◆ TEXTE SOURCE
****

À l’ère actuelle, où les utilisateurs sont constamment en contact avec le contenu numérique, il est essentiel de faire en sorte que le contenu puisse être accessible et efficace sur différents types de plateformes. Il faut ainsi s’assurer que le contenu puisse s’adapter à différentes tailles d’écran, résolutions et définitions. La simplicité et flexibilité du flat design facilite significativement cette adaptabilité de l’interface utilisateur.

3. Critiques du flat design et contre-arguments

Les critiques les plus courantes à l’égard du flat design en termes d’utilisabilité sont :

  • le manque d’affordance
  • l’impact négatif sur l’efficience
  • difficulté à comprendre la navigation
  • l’augmentation de la charge cognitive

Ces problèmes, qui sont rencontrés régulièrement dans ce type d’interface, découlent-ils fondamentalement des principes du flat design? Il serait simpliste d’attribuer tous les problèmes d’ergonomie au flat design.

****

◆ À FAIRE
a – Recopiez fidèlement, dans le texte sur le flat design, la partie qui commence par les mots contenant "3. Critiques du flat" et se termine par "d’ergonomie au flat design.".
b – D'après le texte sur le flat design, qu'est-ce qui facilite significativement l'adaptabilité de l'interface utilisateur ?

****

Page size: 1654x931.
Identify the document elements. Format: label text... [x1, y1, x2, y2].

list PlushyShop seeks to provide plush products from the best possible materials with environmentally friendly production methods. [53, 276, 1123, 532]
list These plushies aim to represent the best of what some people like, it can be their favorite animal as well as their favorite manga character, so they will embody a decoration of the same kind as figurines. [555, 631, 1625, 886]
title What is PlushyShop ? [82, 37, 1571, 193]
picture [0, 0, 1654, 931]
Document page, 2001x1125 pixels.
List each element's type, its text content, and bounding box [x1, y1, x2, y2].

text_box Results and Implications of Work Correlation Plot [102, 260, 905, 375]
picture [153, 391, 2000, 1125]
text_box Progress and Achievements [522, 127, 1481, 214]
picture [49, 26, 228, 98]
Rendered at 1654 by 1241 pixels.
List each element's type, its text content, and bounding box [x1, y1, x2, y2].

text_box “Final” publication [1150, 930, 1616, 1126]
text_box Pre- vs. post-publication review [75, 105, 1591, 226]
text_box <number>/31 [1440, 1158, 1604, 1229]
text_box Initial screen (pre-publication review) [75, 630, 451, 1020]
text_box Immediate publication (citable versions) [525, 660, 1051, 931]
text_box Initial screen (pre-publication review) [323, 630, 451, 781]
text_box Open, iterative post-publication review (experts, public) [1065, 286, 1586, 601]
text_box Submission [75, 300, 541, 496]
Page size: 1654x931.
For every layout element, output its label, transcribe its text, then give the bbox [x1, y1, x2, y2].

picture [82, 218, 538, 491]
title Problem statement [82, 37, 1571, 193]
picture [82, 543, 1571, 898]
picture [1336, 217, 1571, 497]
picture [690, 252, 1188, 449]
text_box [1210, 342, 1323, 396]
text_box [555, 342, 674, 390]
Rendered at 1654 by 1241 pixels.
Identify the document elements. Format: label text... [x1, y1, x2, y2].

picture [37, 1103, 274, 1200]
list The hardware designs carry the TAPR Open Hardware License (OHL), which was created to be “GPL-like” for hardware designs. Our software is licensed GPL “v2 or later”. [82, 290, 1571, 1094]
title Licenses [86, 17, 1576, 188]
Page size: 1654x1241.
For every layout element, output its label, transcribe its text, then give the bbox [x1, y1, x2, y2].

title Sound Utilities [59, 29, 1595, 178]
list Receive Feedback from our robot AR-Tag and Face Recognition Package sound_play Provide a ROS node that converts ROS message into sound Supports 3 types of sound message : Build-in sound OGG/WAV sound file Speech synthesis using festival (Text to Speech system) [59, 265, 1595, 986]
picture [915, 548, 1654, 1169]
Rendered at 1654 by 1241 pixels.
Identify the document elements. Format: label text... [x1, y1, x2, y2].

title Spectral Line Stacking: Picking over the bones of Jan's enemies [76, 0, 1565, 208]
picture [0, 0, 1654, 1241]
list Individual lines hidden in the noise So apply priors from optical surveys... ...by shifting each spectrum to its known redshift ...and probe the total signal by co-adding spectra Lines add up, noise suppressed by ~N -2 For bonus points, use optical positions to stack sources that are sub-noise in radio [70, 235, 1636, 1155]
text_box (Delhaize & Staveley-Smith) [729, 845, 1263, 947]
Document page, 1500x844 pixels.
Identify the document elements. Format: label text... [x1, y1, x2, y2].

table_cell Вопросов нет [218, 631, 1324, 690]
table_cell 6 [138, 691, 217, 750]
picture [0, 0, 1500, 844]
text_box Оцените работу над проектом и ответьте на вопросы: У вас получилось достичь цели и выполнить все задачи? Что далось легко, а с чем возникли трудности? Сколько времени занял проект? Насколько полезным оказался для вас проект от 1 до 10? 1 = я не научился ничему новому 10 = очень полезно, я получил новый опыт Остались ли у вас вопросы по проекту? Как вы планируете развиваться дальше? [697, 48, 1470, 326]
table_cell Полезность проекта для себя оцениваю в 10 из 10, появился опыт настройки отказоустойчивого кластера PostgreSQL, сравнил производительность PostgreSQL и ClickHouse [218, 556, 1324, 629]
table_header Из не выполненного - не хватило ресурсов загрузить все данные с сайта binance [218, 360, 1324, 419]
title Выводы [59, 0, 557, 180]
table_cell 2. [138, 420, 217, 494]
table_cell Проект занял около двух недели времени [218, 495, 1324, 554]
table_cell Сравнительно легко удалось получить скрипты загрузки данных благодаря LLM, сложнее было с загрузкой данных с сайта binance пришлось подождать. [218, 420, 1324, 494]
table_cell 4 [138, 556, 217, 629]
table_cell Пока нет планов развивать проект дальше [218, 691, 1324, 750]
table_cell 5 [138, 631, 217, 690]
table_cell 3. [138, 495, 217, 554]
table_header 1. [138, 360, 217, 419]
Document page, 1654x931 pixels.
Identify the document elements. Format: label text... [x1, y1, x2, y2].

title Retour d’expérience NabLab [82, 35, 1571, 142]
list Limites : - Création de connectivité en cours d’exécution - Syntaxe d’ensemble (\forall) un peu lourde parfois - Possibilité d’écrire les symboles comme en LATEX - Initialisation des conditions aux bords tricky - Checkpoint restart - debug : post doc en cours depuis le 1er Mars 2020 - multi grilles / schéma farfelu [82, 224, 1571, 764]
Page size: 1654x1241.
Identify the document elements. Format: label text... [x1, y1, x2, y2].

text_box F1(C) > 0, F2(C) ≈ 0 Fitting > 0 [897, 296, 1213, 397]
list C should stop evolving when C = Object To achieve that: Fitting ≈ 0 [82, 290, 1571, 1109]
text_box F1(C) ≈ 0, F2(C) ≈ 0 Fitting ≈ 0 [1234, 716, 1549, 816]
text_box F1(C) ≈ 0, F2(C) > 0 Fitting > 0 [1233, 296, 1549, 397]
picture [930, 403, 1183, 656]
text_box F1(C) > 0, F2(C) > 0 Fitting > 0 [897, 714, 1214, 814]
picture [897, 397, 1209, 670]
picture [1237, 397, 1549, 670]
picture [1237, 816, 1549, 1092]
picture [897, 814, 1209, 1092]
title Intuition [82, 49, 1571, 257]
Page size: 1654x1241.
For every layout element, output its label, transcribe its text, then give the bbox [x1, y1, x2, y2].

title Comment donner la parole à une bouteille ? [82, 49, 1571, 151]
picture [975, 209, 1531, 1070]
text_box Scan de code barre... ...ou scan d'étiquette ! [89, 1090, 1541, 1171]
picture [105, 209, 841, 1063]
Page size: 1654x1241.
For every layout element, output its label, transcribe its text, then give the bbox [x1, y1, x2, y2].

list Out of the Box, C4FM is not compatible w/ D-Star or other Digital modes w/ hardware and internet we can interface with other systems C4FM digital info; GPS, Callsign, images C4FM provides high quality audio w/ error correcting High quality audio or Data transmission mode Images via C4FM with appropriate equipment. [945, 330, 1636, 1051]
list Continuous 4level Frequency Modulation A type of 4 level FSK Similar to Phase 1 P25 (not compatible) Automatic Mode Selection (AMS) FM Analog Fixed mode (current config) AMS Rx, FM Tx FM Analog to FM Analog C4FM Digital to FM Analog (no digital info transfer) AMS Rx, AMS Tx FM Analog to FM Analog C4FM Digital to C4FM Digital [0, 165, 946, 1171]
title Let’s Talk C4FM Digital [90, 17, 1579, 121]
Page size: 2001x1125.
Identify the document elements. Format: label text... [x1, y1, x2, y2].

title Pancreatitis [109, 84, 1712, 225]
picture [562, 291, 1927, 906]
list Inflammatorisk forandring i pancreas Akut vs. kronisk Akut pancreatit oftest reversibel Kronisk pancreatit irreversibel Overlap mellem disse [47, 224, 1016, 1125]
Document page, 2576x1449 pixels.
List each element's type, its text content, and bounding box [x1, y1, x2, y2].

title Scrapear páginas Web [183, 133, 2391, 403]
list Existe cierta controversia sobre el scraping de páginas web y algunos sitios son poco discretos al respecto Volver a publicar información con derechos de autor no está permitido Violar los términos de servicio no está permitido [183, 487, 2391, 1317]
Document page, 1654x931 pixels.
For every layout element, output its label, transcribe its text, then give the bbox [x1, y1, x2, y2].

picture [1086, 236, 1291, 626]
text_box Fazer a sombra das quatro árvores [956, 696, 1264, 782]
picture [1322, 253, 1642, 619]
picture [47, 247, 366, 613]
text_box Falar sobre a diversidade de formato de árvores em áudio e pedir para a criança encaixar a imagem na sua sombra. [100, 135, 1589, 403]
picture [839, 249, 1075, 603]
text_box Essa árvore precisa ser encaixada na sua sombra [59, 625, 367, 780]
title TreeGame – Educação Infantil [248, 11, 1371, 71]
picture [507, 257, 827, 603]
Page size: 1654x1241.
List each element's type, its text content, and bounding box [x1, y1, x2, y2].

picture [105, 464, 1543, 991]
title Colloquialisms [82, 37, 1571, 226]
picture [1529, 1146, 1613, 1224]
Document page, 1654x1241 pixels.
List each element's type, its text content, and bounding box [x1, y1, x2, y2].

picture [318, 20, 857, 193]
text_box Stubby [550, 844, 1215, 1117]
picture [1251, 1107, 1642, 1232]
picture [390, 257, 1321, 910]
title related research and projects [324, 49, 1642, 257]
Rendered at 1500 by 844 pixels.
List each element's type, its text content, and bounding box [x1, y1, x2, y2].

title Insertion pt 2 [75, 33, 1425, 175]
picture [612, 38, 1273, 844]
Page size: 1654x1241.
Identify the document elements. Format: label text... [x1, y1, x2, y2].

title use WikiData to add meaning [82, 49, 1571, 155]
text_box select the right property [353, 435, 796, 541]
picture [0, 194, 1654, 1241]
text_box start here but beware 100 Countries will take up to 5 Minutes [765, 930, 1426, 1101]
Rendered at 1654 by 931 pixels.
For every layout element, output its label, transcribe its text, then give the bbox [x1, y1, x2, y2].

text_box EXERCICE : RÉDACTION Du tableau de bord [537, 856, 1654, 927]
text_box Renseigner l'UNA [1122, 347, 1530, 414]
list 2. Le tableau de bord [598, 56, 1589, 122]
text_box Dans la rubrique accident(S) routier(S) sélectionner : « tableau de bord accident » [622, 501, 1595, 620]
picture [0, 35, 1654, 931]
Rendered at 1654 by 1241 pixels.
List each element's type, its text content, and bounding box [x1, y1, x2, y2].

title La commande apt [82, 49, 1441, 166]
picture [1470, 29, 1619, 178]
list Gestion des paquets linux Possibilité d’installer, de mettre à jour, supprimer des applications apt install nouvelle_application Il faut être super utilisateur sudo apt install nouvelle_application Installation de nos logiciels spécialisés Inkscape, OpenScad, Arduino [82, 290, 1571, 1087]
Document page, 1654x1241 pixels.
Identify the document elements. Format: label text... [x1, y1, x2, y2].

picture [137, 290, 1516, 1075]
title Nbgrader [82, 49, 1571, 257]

****

◆ RÉPONSES ATTENDUES
a –
3. Critiques du flat design et contre-arguments

Les critiques les plus courantes à l’égard du flat design en termes d’utilisabilité sont :

  • le manque d’affordance
  • l’impact négatif sur l’efficience
  • difficulté à comprendre la navigation
  • l’augmentation de la charge cognitive

Ces problèmes, qui sont rencontrés régulièrement dans ce type d’interface, découlent-ils fondamentalement des principes du flat design? Il serait simpliste d’attribuer tous les problèmes d’ergonomie au flat design.

b – La simplicité et la flexibilité du flat design.